Foto: Turismo de Portugal

A região Centro vai receber mais de metade do investimento previsto pelo Estado para operações de alimentação artificial de praias até 2040, concentrando cerca de 176 milhões de euros dos 312,33 milhões destinados a este tipo de intervenções no âmbito do Programa de Ação para a Resiliência do Litoral 2040 (PARL 2040).

As praias da Figueira da Foz são as que vão receber o maior investimento, com um orçamento de mais de 47 milhões de euros, de acordo com o despacho consultado pelo Jornal PTGreen. O investimento destina-se à reposição de areias, ao reforço dos cordões dunares e à proteção da linha de costa contra a erosão e o avanço do mar. 

Ovar é o segundo município da região centro que vai receber mais dinheiro para os areais, com mais de 35 milhões de euros previstos. 

A região norte é a segunda região com mais investimento atribuído, a rondar os 58 milhões de euros. Destes, cerca de 41,2 milhões são para as praias de Esposende. 

Esta “alimentação artificial” inclui procedimentos como a reposição de areias em praias e sistemas dunares através da transferência de sedimentos dragados, bem como o reforço e estabilização de dunas e outras ações destinadas a reduzir a erosão costeira e aumentar a resiliência da linha de costa. 

A maioria das intervenções está prevista para o período entre 2025 e 2030, embora o programa inclua também ações para as fases 2030-2035 e 2035-2040.

A Área Metropolitana de Lisboa surge como a terceira região com maior investimento previsto, com cerca de 35 milhões de euros destinados a operações de alimentação artificial de praias. A maior fatia será aplicada na Costa da Caparica, onde está prevista uma intervenção de 30 milhões de euros para reforçar a proteção da linha de costa. 

No Algarve, o investimento ronda igualmente os 35 milhões de euros, distribuídos por intervenções em vários concelhos costeiros. Loulé concentra o maior montante da região, com cerca de 18,6 milhões de euros previstos. 

É importante relembrar que a alimentação artificial representa a maior componente do PARL 2040, absorvendo 312,33 milhões de euros, cerca de 38% do investimento total previsto para aumentar a resiliência do litoral português.

Seguem-se as intervenções em estruturas de defesa costeira, com 217,15 milhões de euros (27%), as intervenções em arribas, com 98,85 milhões de euros (12%), e as intervenções em sistemas dunares, com 82,27 milhões de euros (10%).

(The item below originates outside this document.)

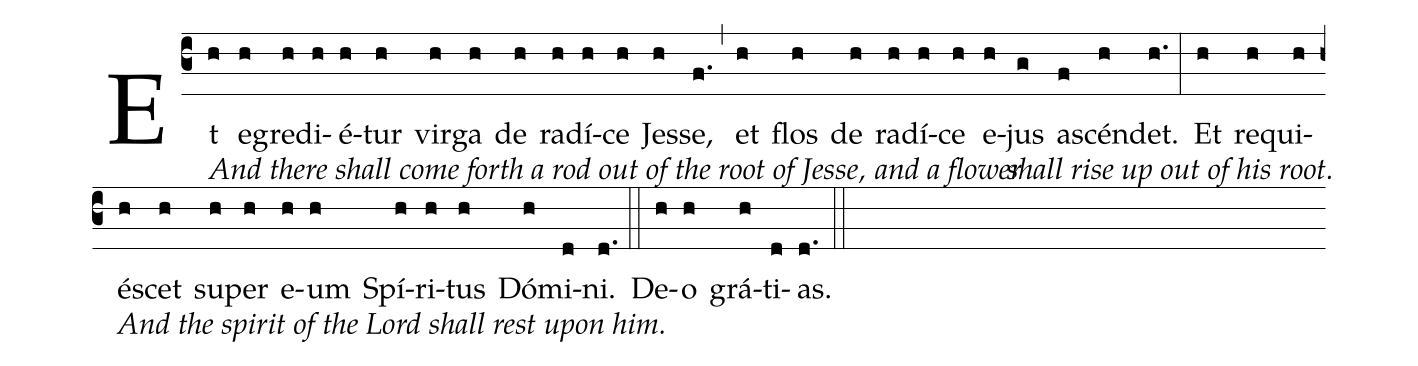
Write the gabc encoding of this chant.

%%
(c3) Et[And there shall come forth a rod out of the root of Jesse,](h) e(h)gre(h)di(h)é(h)tur(h) vir(h)ga(h) de(h) ra(h)dí(h)ce(h) Jes(h)se,(f.) (,)
et(h) flos(h) de(h) ra[and a flower](h)dí(h)ce(h) e(h)jus[shall rise up out of his root.](g) a(f)scén(h)det.(h.) (:)
Et(h) re(h)qui(h)é[And the spirit of the Lord shall rest upon him.](h)scet(h) su(h)per(h) e(h)um(h) Spí(h)ri(h)tus(h) Dó(h)mi(d)ni.(d.) (::) De(h)o(h) grá(h)ti(d)as.(d.) (::)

Ao todo, o Programa de Ação para Resiliência do Litoral 2040 prevê um investimento global de 811,73 milhões de euros em medidas destinadas ao reforço da resiliência, proteção e valorização da faixa costeira, publicado a 14 de julho, em Diário da República. 

O PARL 2040 substitui e atualiza o anterior Plano de Ação Litoral XXI, aprovado em 2017, reforçando a resposta às novas exigências associadas à adaptação climática e à gestão integrada da zona costeira.

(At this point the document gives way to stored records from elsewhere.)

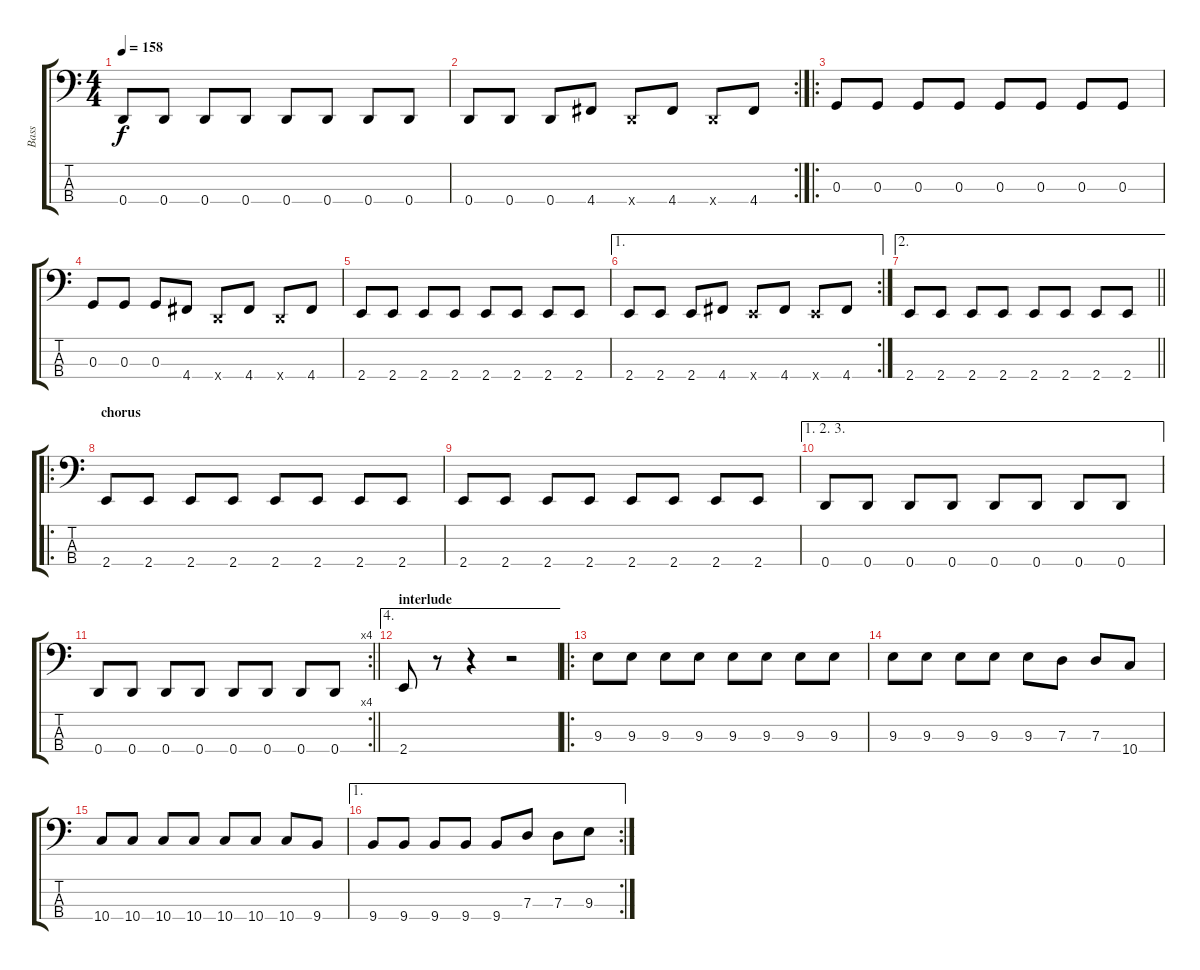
\track ("Bass" "Bass") {instrument electricbasspick}
\staff {score tabs}
\tuning (F2 C2 G1 D1) {hide}
\ts (4 4)
\tempo 158
\clef f4
\ks c
0.4.8{dy f} 0.4.8 0.4.8 0.4.8 0.4.8 0.4.8 0.4.8 0.4.8 |
\rc 2
0.4.8 0.4.8 0.4.8 4.4.8 0.4{x}.8 4.4.8 0.4{x}.8 4.4.8 |
\ro
0.3.8 0.3.8 0.3.8 0.3.8 0.3.8 0.3.8 0.3.8 0.3.8 |
0.3.8 0.3.8 0.3.8 4.4.8 0.4{x}.8 4.4.8 0.4{x}.8 4.4.8 |
2.4.8 2.4.8 2.4.8 2.4.8 2.4.8 2.4.8 2.4.8 2.4.8 |
\ae 1
\rc 2
2.4.8 2.4.8 2.4.8 4.4.8 2.4{x}.8 4.4.8 2.4{x}.8 4.4.8 |
\ae 2
\barLineRight lightlight
2.4.8 2.4.8 2.4.8 2.4.8 2.4.8 2.4.8 2.4.8 2.4.8 |
\ro
\section ("" "chorus")
2.4.8 2.4.8 2.4.8 2.4.8 2.4.8 2.4.8 2.4.8 2.4.8 |
2.4.8 2.4.8 2.4.8 2.4.8 2.4.8 2.4.8 2.4.8 2.4.8 |
\ae (1 2 3)
0.4.8 0.4.8 0.4.8 0.4.8 0.4.8 0.4.8 0.4.8 0.4.8 |
\rc 4
\barLineRight lightlight
0.4.8 0.4.8 0.4.8 0.4.8 0.4.8 0.4.8 0.4.8 0.4.8 |
\ae 4
\section ("" "interlude")
2.4.8 r.8 r.4 r.2 |
\ro
9.3.8 9.3.8 9.3.8 9.3.8 9.3.8 9.3.8 9.3.8 9.3.8 |
9.3.8 9.3.8 9.3.8 9.3.8 9.3.8 7.3.8 7.3.8 10.4.8 |
10.4.8 10.4.8 10.4.8 10.4.8 10.4.8 10.4.8 10.4.8 9.4.8 |
\ae 1
\rc 2
9.4.8 9.4.8 9.4.8 9.4.8 9.4.8 7.3.8 7.3.8 9.3.8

O programa prevê uma maior articulação entre entidades públicas com intervenção nesta área, incluindo a Agência Portuguesa do Ambiente (APA), municípios, entidades intermunicipais, organismos ligados à conservação da natureza e entidades portuárias. Neste sentido, todos estes investimentos devem ser executados pela Agência Portuguesa do Ambiente (APA) ou pelas Câmaras Municipais.